Est-ce sur des valeurs faussées et une vision déformée par le complotisme, la haine et l’envie que se fondera le monde de demain ? Ce n’est tout simplement pas envisageable. Il n’y a qu’une notion qui vaille la peine que nous luttions encore et toujours, celle d’égalité. Parce que l’autre est une part de nous-mêmes, et ce n’est qu’ensemble que nous bâtirons un monde réellement et profondément meilleur. 

A tous ceux qui entendent se montrer consensuels avec l’extrême-droite et qui s’emploient à minimiser les propos et actes racistes, antisémites et discriminatoires de ses séides, il faut sans cesse rappeler qu’on ne discute pas avec cette nébuleuse, on la combat. Sans relâche, sans faiblir, et surtout sans illusions. La bête hideuse et protéiforme existe depuis que le monde est monde, projetant sur l’autre, l’étranger, celui qui ne lui ressemble pas, ses peurs fantasmées et ses frustrations. Pendant que notre société évolue la bête s’adapte et se fond dans le décor avant de revenir en force et de s’engouffrer dans nos failles. Notre système en a tant désormais qu’il nous met en danger permanent d’être asservis. La bête a introduit ses rejetons dans les arcanes du système pour le gangréner, elle se pavane sur les plateaux de télévision et donne des conférences, avec le même orgueil, la même suffisance que ceux qui prétendent la combattre et s’empressent à préparer sa couche comme de bons courtisans. 

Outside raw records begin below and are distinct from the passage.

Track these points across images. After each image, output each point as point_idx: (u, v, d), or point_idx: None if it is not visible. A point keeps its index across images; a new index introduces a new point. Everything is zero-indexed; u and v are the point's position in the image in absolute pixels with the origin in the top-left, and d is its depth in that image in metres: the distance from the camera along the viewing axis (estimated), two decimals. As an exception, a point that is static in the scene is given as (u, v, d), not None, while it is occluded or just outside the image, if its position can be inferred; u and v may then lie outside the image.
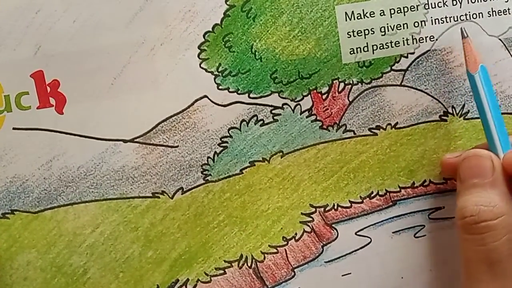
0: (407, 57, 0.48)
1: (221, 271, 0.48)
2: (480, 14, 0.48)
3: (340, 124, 0.48)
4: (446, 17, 0.48)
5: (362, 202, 0.49)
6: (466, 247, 0.43)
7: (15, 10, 0.44)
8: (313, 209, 0.48)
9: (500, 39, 0.48)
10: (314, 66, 0.47)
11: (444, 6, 0.48)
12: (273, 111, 0.47)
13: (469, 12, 0.48)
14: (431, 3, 0.47)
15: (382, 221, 0.49)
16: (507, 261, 0.41)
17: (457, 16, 0.48)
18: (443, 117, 0.49)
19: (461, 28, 0.47)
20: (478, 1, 0.48)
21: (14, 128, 0.45)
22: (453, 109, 0.49)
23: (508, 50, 0.49)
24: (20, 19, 0.44)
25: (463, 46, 0.47)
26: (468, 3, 0.48)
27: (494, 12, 0.48)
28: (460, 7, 0.48)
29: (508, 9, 0.48)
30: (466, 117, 0.49)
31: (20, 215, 0.46)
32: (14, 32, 0.44)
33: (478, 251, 0.42)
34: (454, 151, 0.49)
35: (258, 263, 0.48)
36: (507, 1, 0.48)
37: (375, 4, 0.47)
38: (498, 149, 0.45)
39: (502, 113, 0.49)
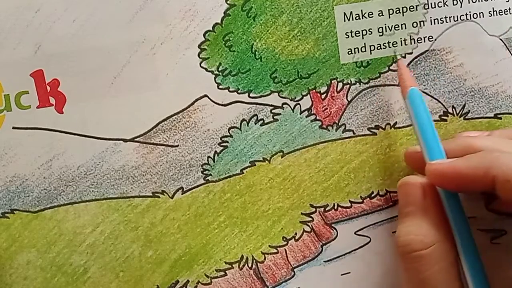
0: (405, 57, 0.48)
1: (222, 273, 0.48)
2: (481, 14, 0.48)
3: (340, 124, 0.48)
4: (446, 17, 0.48)
5: (362, 202, 0.49)
6: (405, 276, 0.42)
7: (15, 9, 0.44)
8: (313, 209, 0.48)
9: (500, 39, 0.48)
10: (313, 66, 0.47)
11: (444, 6, 0.48)
12: (273, 111, 0.47)
13: (470, 12, 0.48)
14: (431, 3, 0.47)
15: (382, 221, 0.49)
16: None
17: (457, 16, 0.48)
18: (443, 117, 0.49)
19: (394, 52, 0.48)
20: (478, 1, 0.48)
21: (14, 128, 0.45)
22: (453, 109, 0.49)
23: (508, 50, 0.49)
24: (20, 19, 0.44)
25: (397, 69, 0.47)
26: (468, 2, 0.48)
27: (495, 12, 0.48)
28: (461, 7, 0.48)
29: (509, 8, 0.48)
30: (467, 117, 0.49)
31: (20, 215, 0.46)
32: (14, 31, 0.44)
33: (414, 282, 0.41)
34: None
35: (258, 263, 0.48)
36: (508, 1, 0.48)
37: (374, 4, 0.47)
38: (426, 159, 0.44)
39: (503, 113, 0.49)
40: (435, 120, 0.49)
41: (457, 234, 0.42)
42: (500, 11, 0.48)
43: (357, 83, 0.48)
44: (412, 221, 0.42)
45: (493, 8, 0.48)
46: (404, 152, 0.47)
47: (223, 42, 0.46)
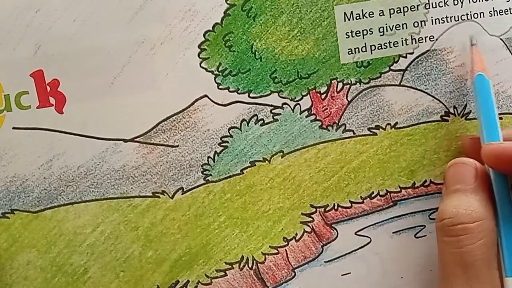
0: (406, 57, 0.48)
1: (222, 273, 0.48)
2: (482, 14, 0.48)
3: (340, 124, 0.48)
4: (446, 17, 0.48)
5: (362, 202, 0.49)
6: (443, 249, 0.43)
7: (15, 9, 0.44)
8: (314, 209, 0.48)
9: (501, 39, 0.48)
10: (313, 66, 0.47)
11: (445, 5, 0.47)
12: (273, 111, 0.47)
13: (470, 11, 0.48)
14: (432, 3, 0.47)
15: (382, 221, 0.49)
16: (481, 265, 0.42)
17: (458, 16, 0.48)
18: (444, 117, 0.49)
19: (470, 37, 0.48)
20: (479, 1, 0.48)
21: (14, 128, 0.45)
22: (455, 109, 0.49)
23: (509, 50, 0.48)
24: (20, 19, 0.44)
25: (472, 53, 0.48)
26: (469, 2, 0.48)
27: (495, 12, 0.48)
28: (461, 7, 0.48)
29: (510, 8, 0.48)
30: (468, 117, 0.49)
31: (20, 215, 0.46)
32: (14, 31, 0.44)
33: (454, 254, 0.42)
34: (455, 151, 0.49)
35: (259, 264, 0.48)
36: (509, 1, 0.48)
37: (374, 4, 0.47)
38: (483, 141, 0.45)
39: (504, 113, 0.49)
40: (436, 121, 0.49)
41: (501, 215, 0.43)
42: (501, 11, 0.48)
43: (358, 83, 0.48)
44: (462, 197, 0.43)
45: (493, 8, 0.48)
46: (464, 137, 0.49)
47: (223, 42, 0.46)
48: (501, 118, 0.48)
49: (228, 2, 0.46)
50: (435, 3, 0.47)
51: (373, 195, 0.49)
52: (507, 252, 0.42)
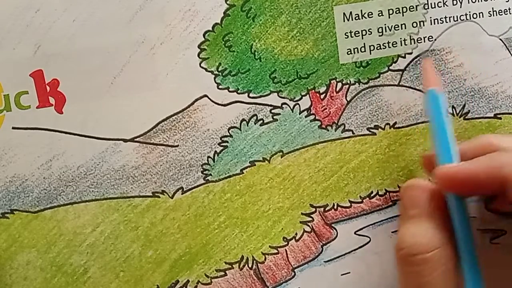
0: (404, 57, 0.48)
1: (222, 273, 0.48)
2: (481, 14, 0.48)
3: (339, 124, 0.48)
4: (445, 17, 0.48)
5: (361, 202, 0.49)
6: (403, 280, 0.41)
7: (15, 9, 0.44)
8: (313, 209, 0.48)
9: (500, 39, 0.48)
10: (312, 66, 0.47)
11: (444, 6, 0.48)
12: (272, 111, 0.47)
13: (470, 12, 0.48)
14: (431, 3, 0.47)
15: (381, 220, 0.49)
16: None
17: (457, 16, 0.48)
18: (443, 117, 0.49)
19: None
20: (478, 1, 0.48)
21: (13, 128, 0.45)
22: (453, 109, 0.49)
23: (508, 50, 0.49)
24: (20, 19, 0.44)
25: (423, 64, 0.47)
26: (468, 3, 0.48)
27: (494, 12, 0.48)
28: (460, 7, 0.48)
29: (509, 8, 0.48)
30: (467, 117, 0.49)
31: (19, 215, 0.46)
32: (14, 31, 0.44)
33: (414, 285, 0.40)
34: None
35: (258, 264, 0.48)
36: (508, 1, 0.48)
37: (373, 4, 0.47)
38: (437, 162, 0.43)
39: (503, 113, 0.49)
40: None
41: (461, 239, 0.41)
42: (500, 11, 0.48)
43: (357, 83, 0.48)
44: (417, 223, 0.42)
45: (492, 8, 0.48)
46: (421, 156, 0.47)
47: (223, 42, 0.46)
48: (500, 118, 0.49)
49: (227, 2, 0.46)
50: (434, 3, 0.47)
51: (372, 195, 0.49)
52: (468, 277, 0.40)
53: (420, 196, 0.42)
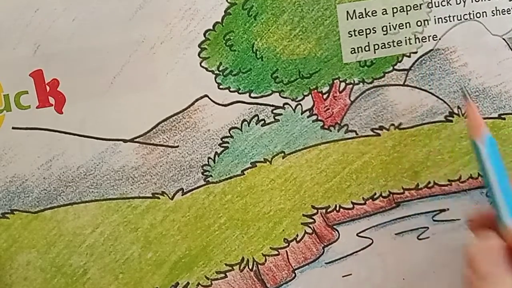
0: (409, 56, 0.47)
1: (222, 275, 0.48)
2: (484, 13, 0.47)
3: (342, 124, 0.48)
4: (449, 16, 0.47)
5: (364, 204, 0.48)
6: None
7: (15, 9, 0.44)
8: (315, 211, 0.48)
9: (503, 39, 0.48)
10: (315, 66, 0.47)
11: (447, 5, 0.47)
12: (274, 111, 0.47)
13: (473, 11, 0.47)
14: (435, 2, 0.47)
15: (384, 222, 0.48)
16: None
17: (460, 15, 0.47)
18: (448, 118, 0.48)
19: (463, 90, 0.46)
20: (482, 0, 0.47)
21: (13, 128, 0.45)
22: (459, 110, 0.48)
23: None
24: (20, 18, 0.44)
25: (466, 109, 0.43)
26: (472, 2, 0.47)
27: (498, 11, 0.47)
28: (464, 6, 0.47)
29: (513, 8, 0.48)
30: (471, 118, 0.48)
31: (19, 215, 0.46)
32: (14, 31, 0.44)
33: None
34: (459, 152, 0.48)
35: (259, 265, 0.48)
36: (511, 1, 0.47)
37: (377, 3, 0.47)
38: (503, 218, 0.39)
39: (506, 114, 0.48)
40: (440, 121, 0.48)
41: None
42: (503, 11, 0.47)
43: (361, 83, 0.47)
44: (499, 281, 0.37)
45: (496, 8, 0.47)
46: (468, 218, 0.42)
47: (224, 41, 0.46)
48: (504, 119, 0.48)
49: (228, 0, 0.45)
50: (438, 2, 0.47)
51: (375, 197, 0.48)
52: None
53: (497, 253, 0.37)
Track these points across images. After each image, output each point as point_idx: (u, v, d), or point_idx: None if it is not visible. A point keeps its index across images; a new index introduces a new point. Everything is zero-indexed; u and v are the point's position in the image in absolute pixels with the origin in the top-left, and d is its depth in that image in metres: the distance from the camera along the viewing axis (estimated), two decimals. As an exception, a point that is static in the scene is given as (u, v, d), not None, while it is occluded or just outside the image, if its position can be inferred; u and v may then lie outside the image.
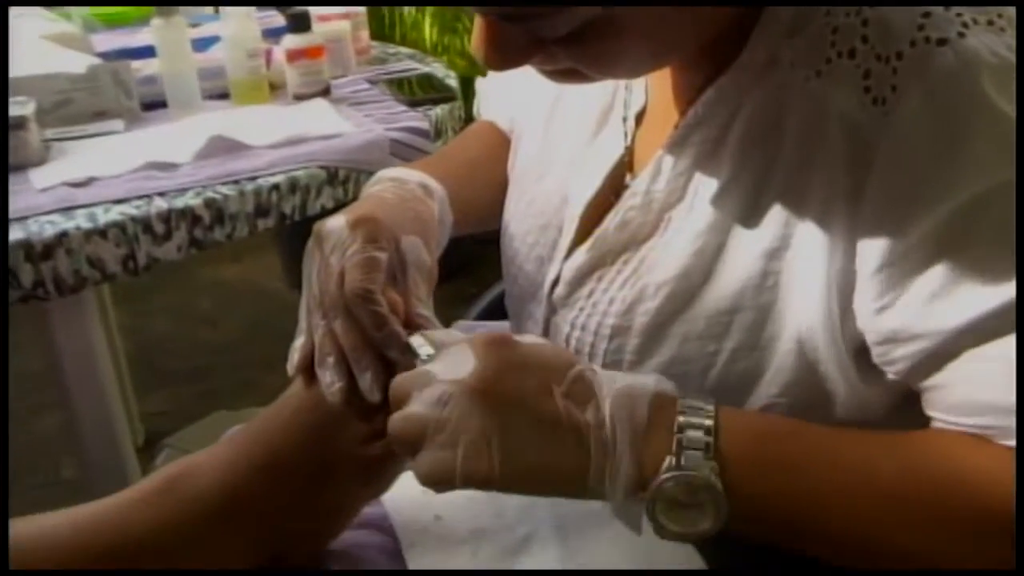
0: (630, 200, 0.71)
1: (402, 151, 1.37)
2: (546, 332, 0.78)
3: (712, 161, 0.67)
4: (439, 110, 1.50)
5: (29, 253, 1.09)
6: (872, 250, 0.59)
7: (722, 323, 0.66)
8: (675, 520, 0.57)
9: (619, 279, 0.71)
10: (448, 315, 1.14)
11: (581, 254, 0.74)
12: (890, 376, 0.63)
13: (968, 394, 0.58)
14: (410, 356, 0.63)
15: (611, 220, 0.72)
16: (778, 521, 0.59)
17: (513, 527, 0.73)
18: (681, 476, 0.56)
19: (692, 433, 0.57)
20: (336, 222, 0.69)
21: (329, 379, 0.64)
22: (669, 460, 0.56)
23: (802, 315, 0.63)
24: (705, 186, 0.67)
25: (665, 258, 0.68)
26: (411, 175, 0.80)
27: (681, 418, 0.57)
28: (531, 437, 0.57)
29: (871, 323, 0.61)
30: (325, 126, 1.39)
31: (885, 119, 0.58)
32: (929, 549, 0.57)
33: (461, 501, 0.75)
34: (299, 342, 0.69)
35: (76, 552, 0.61)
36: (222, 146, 1.31)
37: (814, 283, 0.62)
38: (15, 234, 1.10)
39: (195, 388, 2.32)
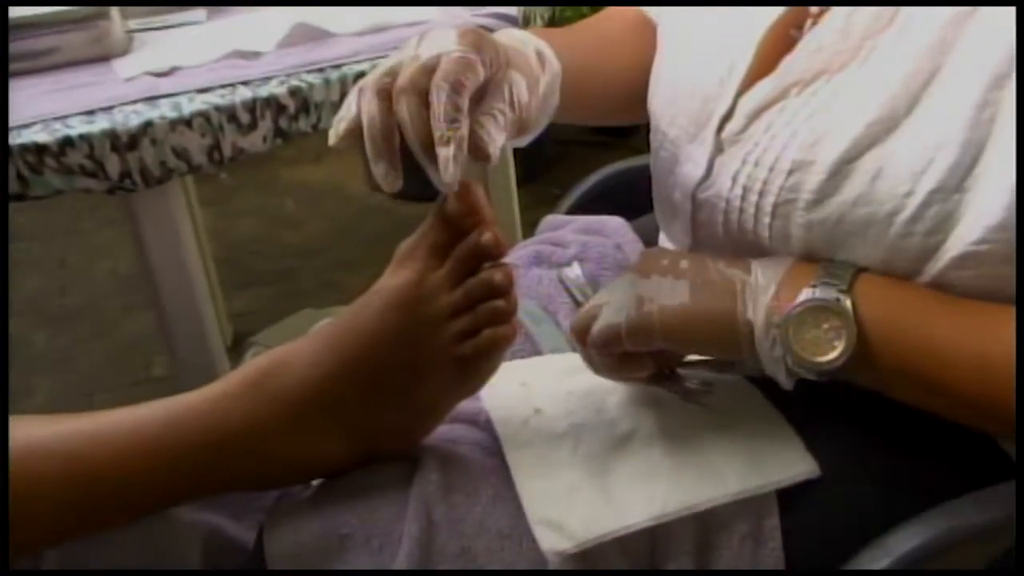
0: (830, 23, 0.66)
1: (490, 38, 1.32)
2: (709, 173, 0.73)
3: None
4: (528, -5, 1.43)
5: (115, 143, 1.08)
6: None
7: (925, 158, 0.60)
8: (805, 347, 0.62)
9: (804, 111, 0.66)
10: (532, 216, 1.11)
11: (766, 84, 0.69)
12: None
13: None
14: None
15: (804, 45, 0.67)
16: (903, 361, 0.62)
17: (615, 423, 0.70)
18: (813, 300, 0.62)
19: (830, 278, 0.63)
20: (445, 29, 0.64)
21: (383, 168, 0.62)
22: (807, 293, 0.62)
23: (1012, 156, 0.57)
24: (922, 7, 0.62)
25: (866, 85, 0.63)
26: (529, 39, 0.73)
27: (821, 269, 0.64)
28: (687, 292, 0.65)
29: None
30: (410, 12, 1.35)
31: None
32: None
33: (561, 395, 0.73)
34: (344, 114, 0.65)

Il est de bon ton dans notre société de se prostituer pour grappiller des miettes de célébrité et grimper les échelons. La délation a force de loi, le lynchage virtuel est un passe-temps prisé, l’incompétence énoncée d’un ton docte devient parole d’évangile. Quid de la véracité des faits bruts et des paroles idoines ? Qu’en est-il du courage, de la franchise, du respect et du simple bon sens ? Si vous voulez vous perdre dans les méandres de l’information, allumez la télévision. Gobez les discours indigestes des polémistes en vogue, les analyses politiques et sociétales faussées de spécialistes qui n’en sont pas, la diarrhée verbale d’animateurs qui recrachent leur propre merde, les dérives intellectuelles de philosophes en perdition qui hissent le drapeau tricolore pour exister... 

Pauvre France ! Qu’est-il devenu ton merveilleux peuple jadis capable de tant de bravoure ? Quand l’extrême-droite nauséabonde ose prononcer le mot Résistance dont tu fus a raison si fière, qui se dresse devant elle pour lui faire rendre gorge ? Nous sommes si peu nombreux pour ce travail de titan ! Je veux croire qu’à l’image de celles et ceux qui nous ont montré l’exemple nous saurons nous aussi tisser la toile d’une armée de l’ombre insubmersible qui agira lorsque le temps sera venu. En attendant je ferai rouler ma petite pierre sur le bon chemin, avec chaque jour le souvenir de ces heures glorieuses gravées dans mon cœur et dans ma mémoire.